In [1]:
#!/usr/bin/python

"""

Needleman-Wunsch Aligner
Bioengineering 131/231, Fall 2018

Command-line script to read in the contents of a multi-FASTA containing two
sequences and a score matrix, perform a global alignment, and print the
resulting alignment matrix and optimal alignment to STDOUT.

"""

import os
import sys

class NWAligner:
    def __init__(self, score_matrix_fname):
        self.score_matrix, self.gap_penalty = self.load_score_matrix(score_matrix_fname)

    @staticmethod
    def load_score_matrix(fname):
        """
        Input: (String) A path to a scoring matrix file.
        Output: (Dictionary) A nested dictionary where keys are strings
                and elements are scores as integers.
    
        Example:
    
        >>> matrix, gap_penalty = NWAligner.load_score_matrix('/home/bioe131/BLOSUM62')
        >>> matrix['A']['A']
        4
        >>> matrix['W']['W']
        11
        >>> gap_penalty
        -4

        """

        score_matrix = {}
        gap_penalty = None
        keys = []

        with open(fname) as fp:
            for line_num, line in enumerate(fp):
                # ignore comments in matrix file
                if line.startswith("#"):
                    continue
                # Parse matrix file line-by-line and load into nested dictionaries.
                elif line_num == 0: 
                    keys = line.strip().split()

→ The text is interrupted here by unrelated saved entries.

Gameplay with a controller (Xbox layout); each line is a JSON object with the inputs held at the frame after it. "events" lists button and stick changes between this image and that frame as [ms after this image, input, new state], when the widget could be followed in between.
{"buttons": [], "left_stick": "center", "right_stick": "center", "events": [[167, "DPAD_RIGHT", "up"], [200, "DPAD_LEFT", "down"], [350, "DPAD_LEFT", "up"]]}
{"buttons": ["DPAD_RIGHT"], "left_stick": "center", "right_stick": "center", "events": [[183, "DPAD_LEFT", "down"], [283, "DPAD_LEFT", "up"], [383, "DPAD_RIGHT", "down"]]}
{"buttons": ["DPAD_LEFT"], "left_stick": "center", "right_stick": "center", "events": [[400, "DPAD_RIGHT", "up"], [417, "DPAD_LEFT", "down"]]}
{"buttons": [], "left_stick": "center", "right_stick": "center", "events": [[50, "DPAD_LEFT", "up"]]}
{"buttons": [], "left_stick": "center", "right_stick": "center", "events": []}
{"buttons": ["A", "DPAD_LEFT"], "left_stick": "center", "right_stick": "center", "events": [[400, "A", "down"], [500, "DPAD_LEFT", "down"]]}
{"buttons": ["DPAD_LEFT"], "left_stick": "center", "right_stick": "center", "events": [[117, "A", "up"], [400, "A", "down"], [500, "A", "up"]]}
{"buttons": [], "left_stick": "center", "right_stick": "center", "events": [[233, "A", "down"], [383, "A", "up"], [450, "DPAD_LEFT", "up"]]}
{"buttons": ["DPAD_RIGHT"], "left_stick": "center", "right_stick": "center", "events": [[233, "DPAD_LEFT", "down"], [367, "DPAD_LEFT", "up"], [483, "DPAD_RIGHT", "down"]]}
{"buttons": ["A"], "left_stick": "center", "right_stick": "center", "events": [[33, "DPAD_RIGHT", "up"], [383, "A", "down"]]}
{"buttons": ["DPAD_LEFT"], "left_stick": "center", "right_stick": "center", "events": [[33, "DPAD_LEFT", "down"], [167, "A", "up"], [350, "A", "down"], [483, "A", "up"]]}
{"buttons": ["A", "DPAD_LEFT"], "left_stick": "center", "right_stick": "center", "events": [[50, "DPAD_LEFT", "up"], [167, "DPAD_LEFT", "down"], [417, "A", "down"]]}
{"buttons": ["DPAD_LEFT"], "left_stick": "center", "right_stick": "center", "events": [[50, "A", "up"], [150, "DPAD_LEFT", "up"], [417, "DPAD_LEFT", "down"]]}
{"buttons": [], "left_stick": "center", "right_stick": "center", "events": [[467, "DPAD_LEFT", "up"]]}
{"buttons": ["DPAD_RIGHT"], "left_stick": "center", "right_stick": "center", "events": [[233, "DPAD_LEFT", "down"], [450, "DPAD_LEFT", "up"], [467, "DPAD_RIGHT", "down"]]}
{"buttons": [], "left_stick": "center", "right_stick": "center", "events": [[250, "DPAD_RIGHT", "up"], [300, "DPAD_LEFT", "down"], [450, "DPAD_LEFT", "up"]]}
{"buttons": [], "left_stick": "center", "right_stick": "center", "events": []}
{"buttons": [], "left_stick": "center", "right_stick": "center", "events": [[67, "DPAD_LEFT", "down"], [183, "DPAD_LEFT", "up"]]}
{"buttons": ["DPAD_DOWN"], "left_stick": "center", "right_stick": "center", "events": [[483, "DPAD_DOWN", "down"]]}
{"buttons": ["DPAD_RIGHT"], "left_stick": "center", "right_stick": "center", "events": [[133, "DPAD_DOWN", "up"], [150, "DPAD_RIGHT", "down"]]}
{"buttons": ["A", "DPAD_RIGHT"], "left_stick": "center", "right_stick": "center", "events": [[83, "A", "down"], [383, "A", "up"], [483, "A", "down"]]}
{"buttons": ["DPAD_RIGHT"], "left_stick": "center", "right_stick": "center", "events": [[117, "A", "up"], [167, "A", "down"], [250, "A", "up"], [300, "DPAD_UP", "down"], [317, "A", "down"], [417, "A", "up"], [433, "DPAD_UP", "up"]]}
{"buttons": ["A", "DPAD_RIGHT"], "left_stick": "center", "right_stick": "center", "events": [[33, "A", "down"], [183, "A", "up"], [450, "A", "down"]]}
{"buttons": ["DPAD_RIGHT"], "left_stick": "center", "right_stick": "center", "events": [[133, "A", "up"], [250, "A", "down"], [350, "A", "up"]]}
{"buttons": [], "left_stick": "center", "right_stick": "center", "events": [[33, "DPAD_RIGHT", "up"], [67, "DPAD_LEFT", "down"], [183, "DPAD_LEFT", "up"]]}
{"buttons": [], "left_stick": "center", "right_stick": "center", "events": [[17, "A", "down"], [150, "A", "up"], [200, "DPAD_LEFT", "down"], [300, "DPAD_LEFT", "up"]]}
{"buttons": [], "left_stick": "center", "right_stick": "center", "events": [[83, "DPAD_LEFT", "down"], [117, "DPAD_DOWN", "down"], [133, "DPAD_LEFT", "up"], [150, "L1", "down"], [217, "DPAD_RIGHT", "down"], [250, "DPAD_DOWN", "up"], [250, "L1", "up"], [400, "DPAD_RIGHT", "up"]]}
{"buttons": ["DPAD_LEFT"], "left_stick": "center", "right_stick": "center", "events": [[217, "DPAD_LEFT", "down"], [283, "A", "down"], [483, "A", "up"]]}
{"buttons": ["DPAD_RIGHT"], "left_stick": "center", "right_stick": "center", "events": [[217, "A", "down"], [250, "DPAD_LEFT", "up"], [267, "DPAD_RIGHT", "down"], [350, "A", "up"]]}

                    for k in keys:
                        score_matrix[k]= {}
                
                # Last line of matrix contains the gap penalty which must be pulled
                # out and returned.
                elif len(line.strip().split())== 1:
                    gap_penalty = int(line.strip())

                else:
                    values = [int(h) for h in line.strip().split()]
                    val= keys[line_num - 1]
                    # list comprehension: say what you want it to first 
                    score_matrix[val]= dict(zip(keys, values))
                

        return score_matrix, gap_penalty

    @staticmethod
    def load_FASTA(fname):
        """
        Input: (String) A path to a FASTA file containing exactly two sequences.
        Output: (List) A list containing two strings: one for each sequence.

        Example:

        >>> seqs = NWAligner.load_FASTA('example.fa')
        >>> seqs[0]
        'YAADSKATPGNPAFHQDEIFLARIAFIYQMWDGGQLKLIDYAPHHVMCEE'
        >>> seqs[1]
        'WVGQPNMKVQHWSNMKACCVKFITWTFIAPEKHACKWTETAYQADCDIIW'
        >>> len(seqs)
        2

        """

        seqs = []
        
        # Load FASTA file and return list of sequences.
        with open(fname) as fp:
            for line_num, line in enumerate(fp): 
                if line_num <= 3:
                    if line_num%2 > 0:
                        seqs.append(line.strip())
                
                # Throw an error if there are more than two sequences in the file.
                else: 
                    if line_num > 3:
                        sys.exit("More than 2 seqences provided")

        return seqs

    def align(self, seq_x, seq_y, print_matrix = False):
        """
        Input: (Strings) Two sequences to be aligned (seq_x and seq_y).
               (Boolean) If print_matrix is True, print the dynamic programming
                         matrix before traceback.
        Output: (Tuple of strings) Two sequences, aligned.

        Example:

        >>> aligner = NWAligner('BLOSUM62')
        >>> seqs = aligner.load_FASTA('example.fa')
        >>> aligner.align(seqs[0], seqs[1])
        ('YAAD-SKATPGNPAF---HQDEIF--L-AR--IA-FIYQM-WDGGQLK-LIDYAPH-HVM-C---E-------E---',
         'W---VGQ--P-N--MKVQH----WSNMKA-CCV-KFI---TW------TFI--APEKH--ACKWTETAYQADCDIIW')

        """

        ###
        ### INITIALIZATION
        ###

        # create two empty matrices with sizes based on the input sequences.
        # one contains the dynamic programming matrix, the other contains
        # pointers we'll use during traceback
        matrix = [[0] * (len(seq_y) + 1) for _ in range(len(seq_x) + 1)]
        pointers = [[0] * (len(seq_y) + 1) for _ in range(len(seq_x) + 1)]

        
        # Fill the top row and first column of the matrix with scores for gaps.
        
        for x in range(len(seq_x)):
            matrix[0][x] = self.gap_penalty*(x)
                
        for y in range(len(seq_y)):
            matrix[y][0] = self.gap_penalty*(y)
        
        ###
        ### RECURSION
        ###

        # fill the dynamic programming and pointer matrices
        for x in range(1, len(seq_x) + 1):
            for y in range(1, len(seq_y) + 1):
                match_score = self.score_matrix[seq_x[x - 1]][seq_y[y - 1]]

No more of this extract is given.